Some instructional methods and accommodations that we think are helpful-- and this is supported by research. I'm happy to provide you with some information, there. We actually have a paper that keeps getting kicked back from one of the journals, but we're going to talk about quite a bit of those there once it's published. How does a child accommodate? One thing they do is head tilt.
So if I'm missing all of this part of the world-- and my son does this. If he wants to see something, he's going to tilt his head sideways. And now, that visual field is here. So he can bring things into his visual field just by tilting sideways. Another thing he will do is as you get closer, he turns his face like this. Now, I used to think he had autism.
He didn't give me any eye contact. What he was doing, though, is "I can't process what's coming in. I'm getting too much of it lost in my lost visual field. So I'm going to turn my head to the side. And now, I can at least get the gist of the entire visual scene by turning my head to the side." Some kids develop an exotropia or and eye wandering.
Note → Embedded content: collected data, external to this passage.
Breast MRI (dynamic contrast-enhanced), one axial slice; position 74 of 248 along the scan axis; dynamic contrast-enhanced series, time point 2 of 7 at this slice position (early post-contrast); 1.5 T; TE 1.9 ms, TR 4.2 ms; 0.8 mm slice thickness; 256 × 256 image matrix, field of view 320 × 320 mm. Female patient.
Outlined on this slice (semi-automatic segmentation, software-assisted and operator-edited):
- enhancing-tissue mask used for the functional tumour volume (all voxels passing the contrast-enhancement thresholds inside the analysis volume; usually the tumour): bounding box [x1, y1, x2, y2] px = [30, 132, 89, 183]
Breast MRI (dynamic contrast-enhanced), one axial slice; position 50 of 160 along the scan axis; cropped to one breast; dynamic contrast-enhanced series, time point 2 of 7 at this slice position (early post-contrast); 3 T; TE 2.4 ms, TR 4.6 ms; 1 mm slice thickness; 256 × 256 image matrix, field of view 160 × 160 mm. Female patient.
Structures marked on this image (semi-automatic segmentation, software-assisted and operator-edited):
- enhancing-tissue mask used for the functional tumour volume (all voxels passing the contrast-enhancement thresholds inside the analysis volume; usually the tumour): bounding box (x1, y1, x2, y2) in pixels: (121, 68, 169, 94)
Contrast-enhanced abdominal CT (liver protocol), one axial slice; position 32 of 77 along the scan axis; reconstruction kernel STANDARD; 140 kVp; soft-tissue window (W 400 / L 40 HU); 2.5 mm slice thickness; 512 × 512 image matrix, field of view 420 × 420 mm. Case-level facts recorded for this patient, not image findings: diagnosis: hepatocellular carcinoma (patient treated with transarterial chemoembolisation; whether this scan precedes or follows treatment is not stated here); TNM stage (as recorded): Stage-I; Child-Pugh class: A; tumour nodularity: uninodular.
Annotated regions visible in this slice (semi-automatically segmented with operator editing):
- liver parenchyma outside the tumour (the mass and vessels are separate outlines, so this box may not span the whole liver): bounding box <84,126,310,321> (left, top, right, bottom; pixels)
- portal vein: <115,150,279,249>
We don't know if that's a compensatory mechanism or if it's more related to the loss of innervation of those muscles in the eye. At this point, we don't understand why the eye does that. Some doctors will say it's a compensatory mechanism. I'm not sure we understand whether that's true. But the risk there is that you lose binocular vision when you have exotropia.
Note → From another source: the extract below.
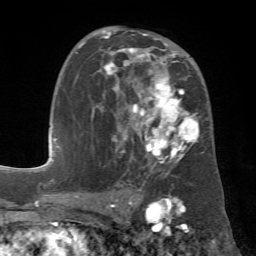
Breast MRI (dynamic contrast-enhanced), one axial slice. Cropped to one breast. Dynamic contrast-enhanced series, time point 2 of 7 at this slice position (early post-contrast). 1.5 T. TE 4.3 ms, TR 8.7 ms. 2.2 mm slice thickness. 256 × 256 image matrix, field of view 180 × 180 mm. Female patient.
Annotated regions visible in this slice (semi-automatic segmentation, software-assisted and operator-edited):
- enhancing-tissue mask used for the functional tumour volume (all voxels passing the contrast-enhancement thresholds inside the analysis volume; usually the tumour): bounding box (x1, y1, x2, y2) in pixels: (78, 30, 204, 185)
So we do encourage surgery to get the eyes aligned so that the child has binocular vision, which you all know is so important. Making text smaller-- I think a lot of times, we think that making text bigger for a child with a vision impairment is important. But really, when you've lost half that central field of vision, if you have large text, you're going to lose most of that word.
Because the letter's too big, right? You can only see part of that L. If the text is smaller though, see how I get a gist of the word better when the text is smaller. So again, evaluating the child properly, but think outside of the box. Really, training says make text bigger for kids with neurological vision impairment. That may not be the case for kids with hemianopsia.
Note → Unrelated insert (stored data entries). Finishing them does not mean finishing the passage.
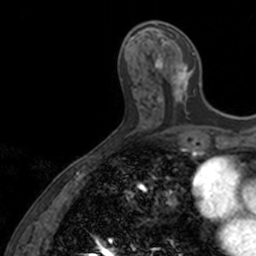
Breast MRI, one axial slice; position 56 of 160 along the scan axis; cropped to one breast; dynamic contrast-enhanced series, time point 2 of 7 at this slice position (early post-contrast); 3 T; TE 1.7 ms, TR 4 ms; 1 mm slice thickness; 256 × 256 image matrix. Female patient.
Outlined on this slice (semi-automatic segmentation, software-assisted and operator-edited):
- enhancing-tissue mask used for the functional tumour volume (all voxels passing the contrast-enhancement thresholds inside the analysis volume; usually the tumour): bounding box (x1, y1, x2, y2) in pixels: (154, 34, 200, 110)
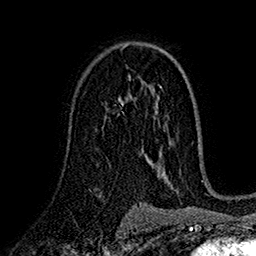
Breast MRI (dynamic contrast-enhanced), one axial slice. Position 102 of 160 along the scan axis. Cropped to one breast. Dynamic contrast-enhanced series, time point 2 of 7 at this slice position (early post-contrast). 1.5 T. TE 2.7 ms, TR 5.2 ms. 256 × 256 image matrix. Female patient.
Annotated regions visible in this slice (semi-automatic segmentation, software-assisted and operator-edited):
- enhancing-tissue mask used for the functional tumour volume (all voxels passing the contrast-enhancement thresholds inside the analysis volume; usually the tumour): bounding box [x1, y1, x2, y2] px = [118, 97, 128, 113]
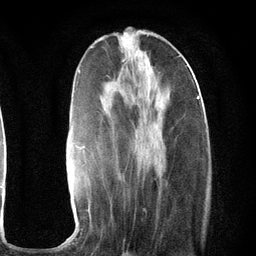
Breast MRI (dynamic contrast-enhanced), one axial slice; slice 42 of 134 in the series (ordered by position); cropped to one breast; dynamic contrast-enhanced series, time point 2 of 6 at this slice position (early post-contrast); 3 T; TE 2.8 ms, TR 7.3 ms; 256 × 256 image matrix. Female patient.
Annotated regions visible in this slice (semi-automatically segmented with operator editing):
- enhancing-tissue mask used for the functional tumour volume (all voxels passing the contrast-enhancement thresholds inside the analysis volume; usually the tumour): box from (x=58, y=67) to (x=201, y=247) px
You may want to make it smaller so that more of that is in the lost visual field. Presenting text obliquely so that they at least get the gist of the entire line of text, so that they know where to put their eyes-- something called last letter cancellation therapy. So this would be for a child with the right hemianopsia after a left occipital lobectomy.
Training them to know where the word ends, training them to know where the sentence ends, and then you would do the opposite. If it was a left hemianopsia after right occipital lobectomy, doing the first letter and training them to understand where the sentence begins or where the paragraph begins. Presenting text in a column rather than a line.
Again, if I can get the gist that most of these words are here, it's much easier if they're across. And I've lost half the sentence already just by looking at it. And then these nifty things that I think everybody has in their tool box so that they're just focusing on the sentence. Teaching the child to scan the whole page first before they're reading. So look at the page.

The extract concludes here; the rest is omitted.